As a freelance creative, what does a typical work day look like for you?
Both the beauty and the challenge of being a freelancer is the opportunity to mould your day as you see fit. I travel a lot, which can be disruptive, so I quite enjoy having a routine.
I’ve been making an effort not to use my phone as a way to wake up, and I like to start the day with a moment of mindfulness, which still sounds a bit cheesy to me, but I found it’s been really good for my mental health. In my case I just take a moment to make a cup of coffee and sit with it for a few minutes, looking out the window and being thankful for the present and my achievements. If I haven’t got any fires to put out, I’ll then take 30 minutes to an hour to do some sketching or reading, always related to personal projects, which is another thing I’ve found does wonders for my happiness levels. Then I do about an hour of exercise, have breakfast, and crack on with my working day. If I’m in Barcelona I’ll walk to my studio which is 15 minutes away from my flat in Poblenou. I aim to do creative work in the mornings and do admin and take meetings in the afternoons, but it’s not always possible.
Lunch break is essential for a respite and refresh, and I love the way they do it in Spain with the two-hour lunches. Most of the time I’ll come home and cook with my husband and collaborator James Vincent, the editor of In Shades Magazine, but sometimes if it’s a particularly lovely day we go out for a lunch deal in some sunny terrace. Then it’s back to work until 8pm, after which we cook dinner and watch something on TV (we’re making our way through Seinfeld, which I’ve never seen!) for a few hours, but there are also often gallery openings and events to hit with friends and peers. Then it’s bed and a book. I keep my phone in the room for white noise and the alarm clock, but I’ve been wanting to leave it outside altogether.
You produce work for a huge and diverse client list as well as for your own ventures, as co-founder and art director of In Shades Magazine. How do you manage simultaneous projects and choose where to invest your time?
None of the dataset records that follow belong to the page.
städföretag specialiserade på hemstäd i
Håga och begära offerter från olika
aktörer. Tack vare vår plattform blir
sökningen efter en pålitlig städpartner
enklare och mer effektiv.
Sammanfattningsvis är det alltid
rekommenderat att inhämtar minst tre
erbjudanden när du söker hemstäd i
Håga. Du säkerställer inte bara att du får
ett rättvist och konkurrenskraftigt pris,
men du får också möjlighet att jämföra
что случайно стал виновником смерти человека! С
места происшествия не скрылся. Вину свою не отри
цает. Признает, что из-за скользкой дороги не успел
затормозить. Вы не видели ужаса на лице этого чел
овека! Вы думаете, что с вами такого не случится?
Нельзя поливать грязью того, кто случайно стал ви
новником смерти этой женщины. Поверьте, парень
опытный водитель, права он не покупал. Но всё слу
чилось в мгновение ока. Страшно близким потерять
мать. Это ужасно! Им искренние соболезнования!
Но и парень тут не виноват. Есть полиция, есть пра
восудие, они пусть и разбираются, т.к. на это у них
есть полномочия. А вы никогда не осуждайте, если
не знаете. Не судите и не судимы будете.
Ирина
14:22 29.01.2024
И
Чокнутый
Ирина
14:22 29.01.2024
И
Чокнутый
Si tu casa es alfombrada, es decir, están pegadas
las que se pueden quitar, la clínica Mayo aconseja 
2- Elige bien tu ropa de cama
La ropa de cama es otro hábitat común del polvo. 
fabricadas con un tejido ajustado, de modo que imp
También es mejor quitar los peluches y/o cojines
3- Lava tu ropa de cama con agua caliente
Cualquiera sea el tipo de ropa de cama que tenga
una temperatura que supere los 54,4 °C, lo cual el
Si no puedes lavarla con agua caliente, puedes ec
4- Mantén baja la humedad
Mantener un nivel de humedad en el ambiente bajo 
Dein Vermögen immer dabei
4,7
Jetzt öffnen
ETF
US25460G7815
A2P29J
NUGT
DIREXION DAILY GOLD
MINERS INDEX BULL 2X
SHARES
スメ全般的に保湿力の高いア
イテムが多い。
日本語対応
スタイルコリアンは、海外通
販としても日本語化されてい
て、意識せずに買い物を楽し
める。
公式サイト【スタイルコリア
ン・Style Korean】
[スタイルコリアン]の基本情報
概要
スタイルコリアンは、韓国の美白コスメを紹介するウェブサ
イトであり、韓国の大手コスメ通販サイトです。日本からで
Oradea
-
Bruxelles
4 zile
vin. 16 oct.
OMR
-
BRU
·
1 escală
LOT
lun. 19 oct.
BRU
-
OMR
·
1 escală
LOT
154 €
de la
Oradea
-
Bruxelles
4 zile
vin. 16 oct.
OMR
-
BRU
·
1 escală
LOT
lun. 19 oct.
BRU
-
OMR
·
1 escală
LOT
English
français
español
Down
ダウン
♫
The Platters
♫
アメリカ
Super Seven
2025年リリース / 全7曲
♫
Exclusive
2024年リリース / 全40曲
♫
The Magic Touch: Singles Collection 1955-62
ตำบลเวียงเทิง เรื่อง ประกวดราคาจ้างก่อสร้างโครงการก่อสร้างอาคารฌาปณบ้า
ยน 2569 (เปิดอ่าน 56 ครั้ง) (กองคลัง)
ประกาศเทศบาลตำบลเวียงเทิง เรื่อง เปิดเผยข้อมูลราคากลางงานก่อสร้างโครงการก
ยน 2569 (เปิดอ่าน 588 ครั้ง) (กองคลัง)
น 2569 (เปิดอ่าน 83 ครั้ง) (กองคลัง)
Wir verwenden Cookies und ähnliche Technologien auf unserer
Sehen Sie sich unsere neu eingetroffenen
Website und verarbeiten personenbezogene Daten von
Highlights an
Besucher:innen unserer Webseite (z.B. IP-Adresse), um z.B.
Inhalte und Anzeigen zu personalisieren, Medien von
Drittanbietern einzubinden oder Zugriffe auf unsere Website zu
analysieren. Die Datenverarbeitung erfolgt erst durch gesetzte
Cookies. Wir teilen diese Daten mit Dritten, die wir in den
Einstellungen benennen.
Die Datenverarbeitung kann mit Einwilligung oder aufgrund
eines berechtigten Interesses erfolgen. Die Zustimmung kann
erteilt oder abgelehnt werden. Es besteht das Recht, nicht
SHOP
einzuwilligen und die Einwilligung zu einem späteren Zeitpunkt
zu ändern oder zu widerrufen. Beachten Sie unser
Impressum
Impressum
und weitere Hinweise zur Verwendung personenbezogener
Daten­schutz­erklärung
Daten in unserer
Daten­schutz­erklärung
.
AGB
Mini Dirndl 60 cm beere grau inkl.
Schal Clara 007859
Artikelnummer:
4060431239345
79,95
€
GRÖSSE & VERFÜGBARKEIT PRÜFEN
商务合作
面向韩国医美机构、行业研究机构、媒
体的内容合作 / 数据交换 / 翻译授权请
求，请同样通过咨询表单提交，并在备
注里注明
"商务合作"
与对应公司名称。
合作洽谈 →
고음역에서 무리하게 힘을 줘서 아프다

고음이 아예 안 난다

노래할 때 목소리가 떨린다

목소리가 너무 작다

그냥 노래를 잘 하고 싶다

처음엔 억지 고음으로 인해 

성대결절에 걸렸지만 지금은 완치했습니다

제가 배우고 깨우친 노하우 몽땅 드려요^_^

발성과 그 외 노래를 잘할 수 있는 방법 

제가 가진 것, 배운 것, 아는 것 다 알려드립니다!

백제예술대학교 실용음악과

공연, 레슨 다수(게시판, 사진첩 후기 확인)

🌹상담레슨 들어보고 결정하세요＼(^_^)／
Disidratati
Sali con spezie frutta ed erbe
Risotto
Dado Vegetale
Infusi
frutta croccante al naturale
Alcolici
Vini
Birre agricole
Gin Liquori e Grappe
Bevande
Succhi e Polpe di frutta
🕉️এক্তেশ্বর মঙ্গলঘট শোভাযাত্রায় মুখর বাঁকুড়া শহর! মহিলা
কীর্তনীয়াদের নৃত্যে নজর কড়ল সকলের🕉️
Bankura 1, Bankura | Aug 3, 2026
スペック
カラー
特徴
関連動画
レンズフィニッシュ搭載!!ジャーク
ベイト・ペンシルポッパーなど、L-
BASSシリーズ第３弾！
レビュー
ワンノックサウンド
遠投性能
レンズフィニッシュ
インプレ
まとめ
There are people who do far more with a lot more efficiency than I do; I always make to-do lists that are too long and I never go through all of the items, which can feel perpetually frustrating. But, ultimately, one needs discipline and good time management! In particularly busy times I’ll plan my day hour by hour and time working sessions, which helps. If necessary I’ll work late, or work weekends, although I always have one day off a week. There are no hard rules in this business though, so there can be insanely busy periods that rush in unexpectedly, and suddenly you have a drop that lasts for weeks, no matter how often you’re in touch with prospects about work. I usually take advantage of those lulls to work on personal projects, update my portfolio, etc.
For someone who is so highly commissioned, how much importance do you place on personal projects?
Personal projects is where the magic happens. It’s where you experiment and make mistakes, and consequently where you make discoveries and grow in your craft. If you’re always rushing to fulfil tight deadlines, you will naturally resort to the same solutions again and again, and things can become mechanic and soulless. For me, personal projects have always led the evolution of my craft, attracted new commissions and, if nothing else, increased my levels of personal happiness.
What was your route into illustration?
Not straightforward at all. My parents are physicians and they come from the countryside in northeastern Brazil. Both came from humble origins but they were so cultured and passionate about art and jazz, so I grew up with that lovely influence. My father’s family is very artistic and we always had lots of art books and prints around, and my parents always encouraged me to draw and experiment. I loved drawing – I was a shy kid, so it was often a coping mechanism. I knew I wanted to pursue art as a career, but didn’t know how. Creative kids in my hometown either went to advertising school or architecture school in university, and I ended up in architecture school. I learned about graphic design once I was there, and that’s how it all started. However, it took me years (and a postgraduate and undergraduate degree in architecture) to understand illustration was a viable career.
What is the best or worst piece of professional advice you have received?
Not to keep harping on the personal project theme, but that has proved to be unfailing. Another great piece of advice was to keep emails short and to the point. “Don’t be a dick” is something fundamental that, surprisingly, a lot of people still don’t understand. But I don’t think I’ve gotten bad advice, fortunately.
What upcoming projects are you excited about?
Currently I’m excited to go back to painting! It’s so wonderful to make things with your hands.